About Urothelial Carcinoma Cohorts in JAVELIN Solid Tumor Trial
The efficacy and safety of BAVENCIO was demonstrated in the urothelial carcinoma cohorts of the JAVELIN Solid Tumor trial, a Phase I, open-label, single-arm, multicenter study that included 242 patients with locally advanced or metastatic urothelial carcinoma with disease progression on or after platinum-containing chemotherapy or who had disease progression within 12 months of treatment with a platinum-containing neoadjuvant or adjuvant chemotherapy regimen who were treated with BAVENCIO.
Patients with active or a history of central nervous system metastasis; other malignancies within the last five years; an organ transplant; conditions requiring therapeutic immune suppression; or active infection with HIV, hepatitis B or C were excluded. Patients with autoimmune disease, other than type 1 diabetes, vitiligo, psoriasis, or thyroid disease that did not require immunosuppressive treatment, were excluded. Patients were included regardless of their PD-L1 status. Patients received BAVENCIO at a dose of 10 mg/kg intravenously over 60 minutes every two weeks until disease progression or unacceptable toxicity. Tumor response assessments were performed every six weeks, as assessed by an Independent Endpoint Review Committee (IERC) using Response Evaluation Criteria in Solid Tumors (RECIST) v1.1. Efficacy outcome measures included confirmed overall response rate (ORR) and duration of response (DOR). Efficacy measures were evaluated in patients who were followed for a minimum of both 13 weeks and 6 months at the time of data cut-off.

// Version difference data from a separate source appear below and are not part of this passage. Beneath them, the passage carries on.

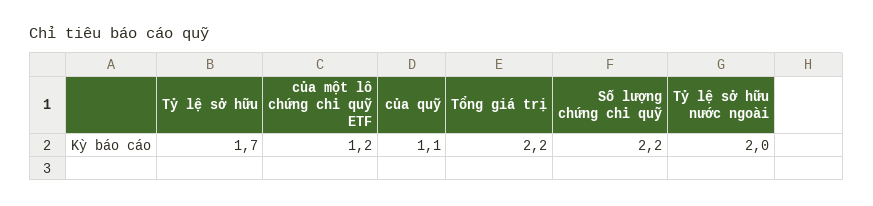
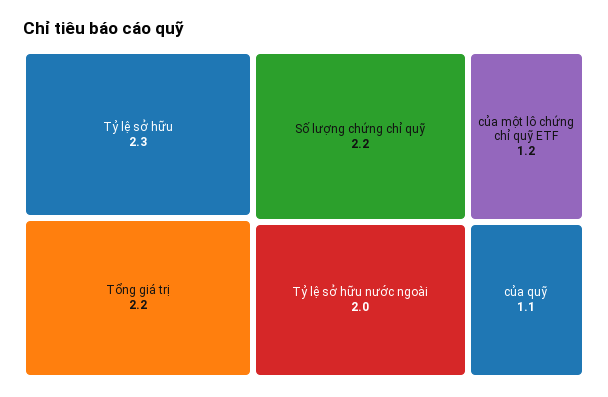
  {
-   "Tỷ lệ sở hữu": 1.7,
+   "Tỷ lệ sở hữu": 2.3,
    "của một lô chứng chỉ quỹ ETF": 1.2,
    "của quỹ": 1.1,
    "Tổng giá trị": 2.2,
    "Số lượng chứng chỉ quỹ": 2.2,
    "Tỷ lệ sở hữu nước ngoài": 2
  }

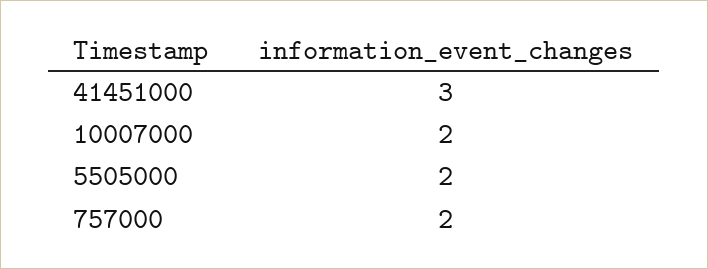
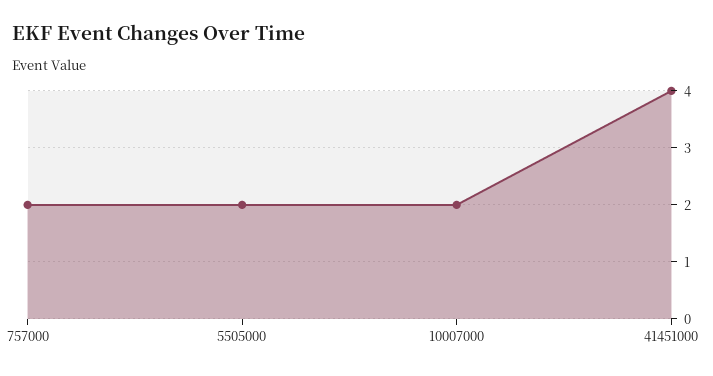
  {
-   "41451000": 3,
+   "41451000": 4,
    "10007000": 2,
    "5505000": 2,
    "757000": 2
  }

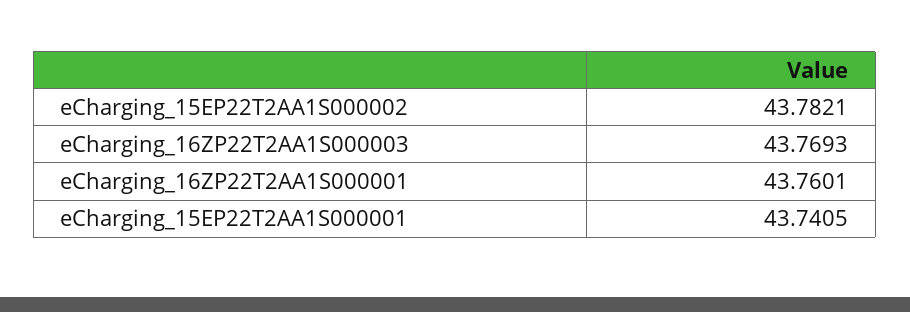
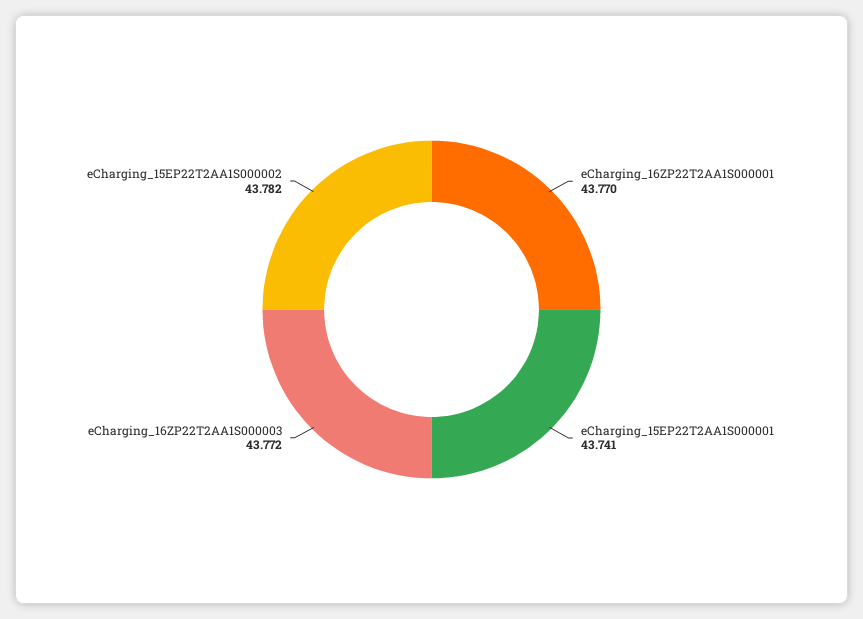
  {
    "eCharging_15EP22T2AA1S000002": 43.7821,
-   "eCharging_16ZP22T2AA1S000003": 43.7693,
+   "eCharging_16ZP22T2AA1S000003": 43.772,
-   "eCharging_16ZP22T2AA1S000001": 43.7601,
+   "eCharging_16ZP22T2AA1S000001": 43.77,
    "eCharging_15EP22T2AA1S000001": 43.7405
  }

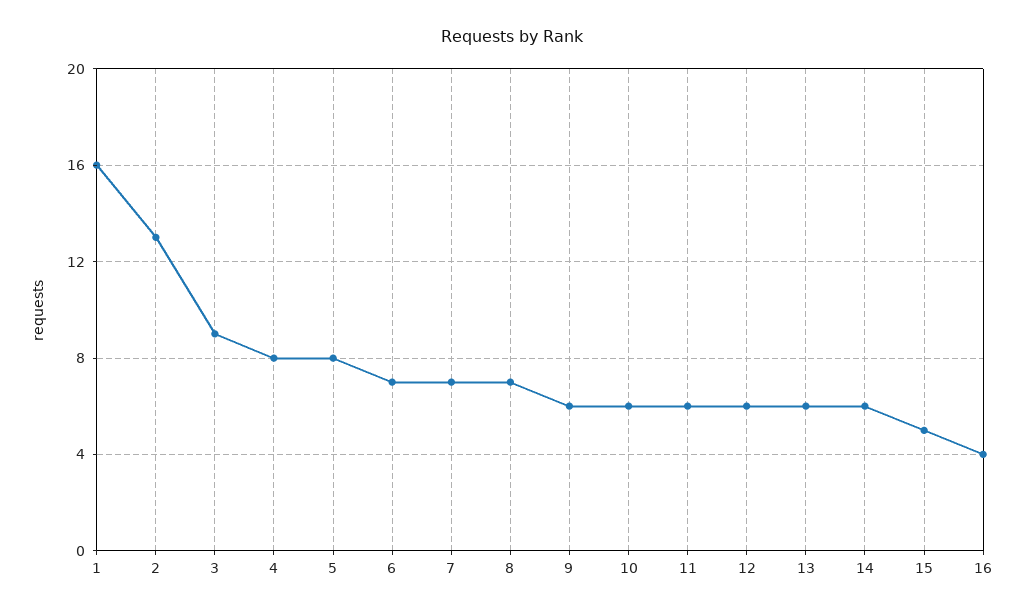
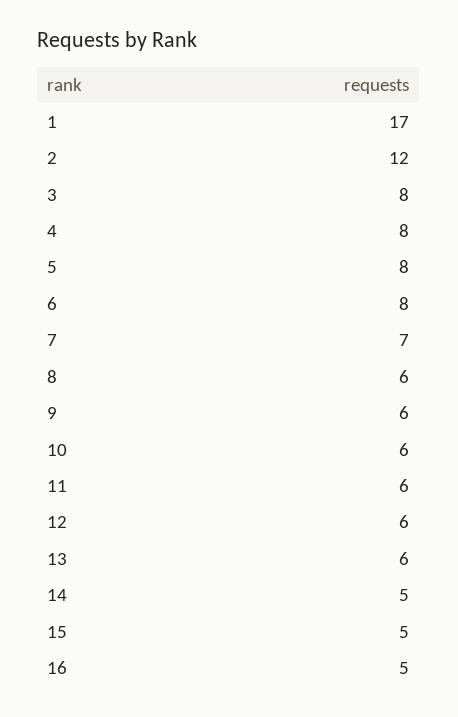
  {
-   "1": 16,
+   "1": 17,
-   "2": 13,
+   "2": 12,
-   "3": 9,
+   "3": 8,
    "4": 8,
    "5": 8,
-   "6": 7,
+   "6": 8,
    "7": 7,
-   "8": 7,
+   "8": 6,
    "9": 6,
    "10": 6,
    "11": 6,
    "12": 6,
    "13": 6,
-   "14": 6,
+   "14": 5,
    "15": 5,
-   "16": 4
+   "16": 5
  }

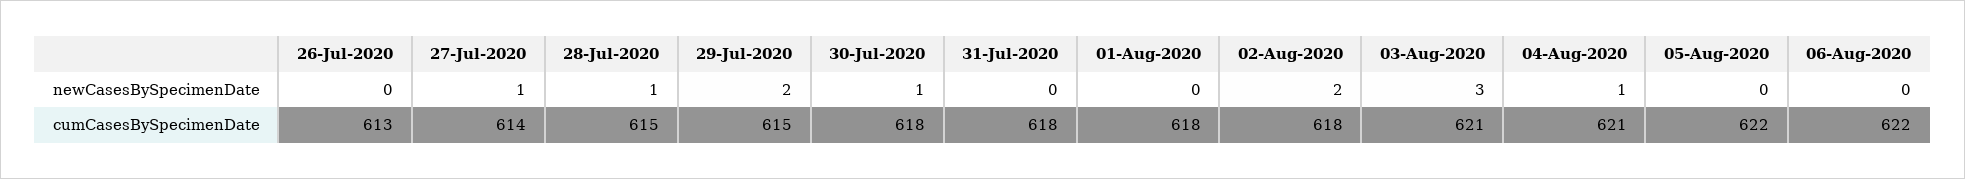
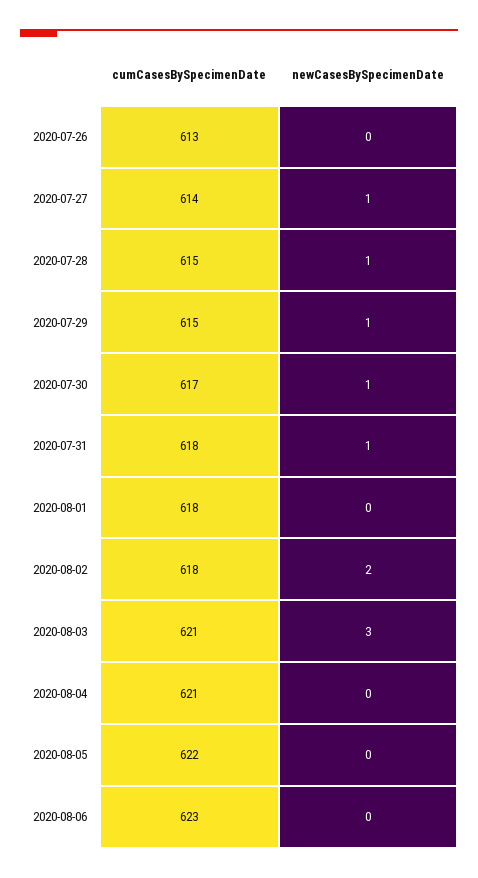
  {
    "26-Jul-2020": {
      "newCasesBySpecimenDate": 0,
      "cumCasesBySpecimenDate": 613
    },
    "27-Jul-2020": {
      "newCasesBySpecimenDate": 1,
      "cumCasesBySpecimenDate": 614
    },
    "28-Jul-2020": {
      "newCasesBySpecimenDate": 1,
      "cumCasesBySpecimenDate": 615
    },
    "29-Jul-2020": {
-     "newCasesBySpecimenDate": 2,
+     "newCasesBySpecimenDate": 1,
      "cumCasesBySpecimenDate": 615
    },
    "30-Jul-2020": {
      "newCasesBySpecimenDate": 1,
-     "cumCasesBySpecimenDate": 618
+     "cumCasesBySpecimenDate": 617
    },
    "31-Jul-2020": {
-     "newCasesBySpecimenDate": 0,
+     "newCasesBySpecimenDate": 1,
      "cumCasesBySpecimenDate": 618
    },
    "01-Aug-2020": {
      "newCasesBySpecimenDate": 0,
      "cumCasesBySpecimenDate": 618
    },
    "02-Aug-2020": {
      "newCasesBySpecimenDate": 2,
      "cumCasesBySpecimenDate": 618
    },
    "03-Aug-2020": {
      "newCasesBySpecimenDate": 3,
      "cumCasesBySpecimenDate": 621
    },
    "04-Aug-2020": {
-     "newCasesBySpecimenDate": 1,
+     "newCasesBySpecimenDate": 0,
      "cumCasesBySpecimenDate": 621
    },
    "05-Aug-2020": {
      "newCasesBySpecimenDate": 0,
      "cumCasesBySpecimenDate": 622
    },
    "06-Aug-2020": {
      "newCasesBySpecimenDate": 0,
-     "cumCasesBySpecimenDate": 622
+     "cumCasesBySpecimenDate": 623
    }
  }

Out of the total 226 patients evaluable for efficacy, 44% had non-bladder urothelial carcinoma, including 23% of patients with upper tract disease; 83% of patients had visceral metastases; 34% of patients had liver metastases. Nine patients (4%) had disease progression following prior platinum-containing neoadjuvant or adjuvant therapy only. Forty-seven percent of patients only received prior cisplatin-based regimens, 32% received only prior carboplatin-based regimens, and 20% received both cisplatin and carboplatin-based regimens.
The international clinical development program for avelumab, known as JAVELIN, involves more than 30 clinical programs, including nine Phase III trials, and more than 5,200 patients across more than 15 tumor types.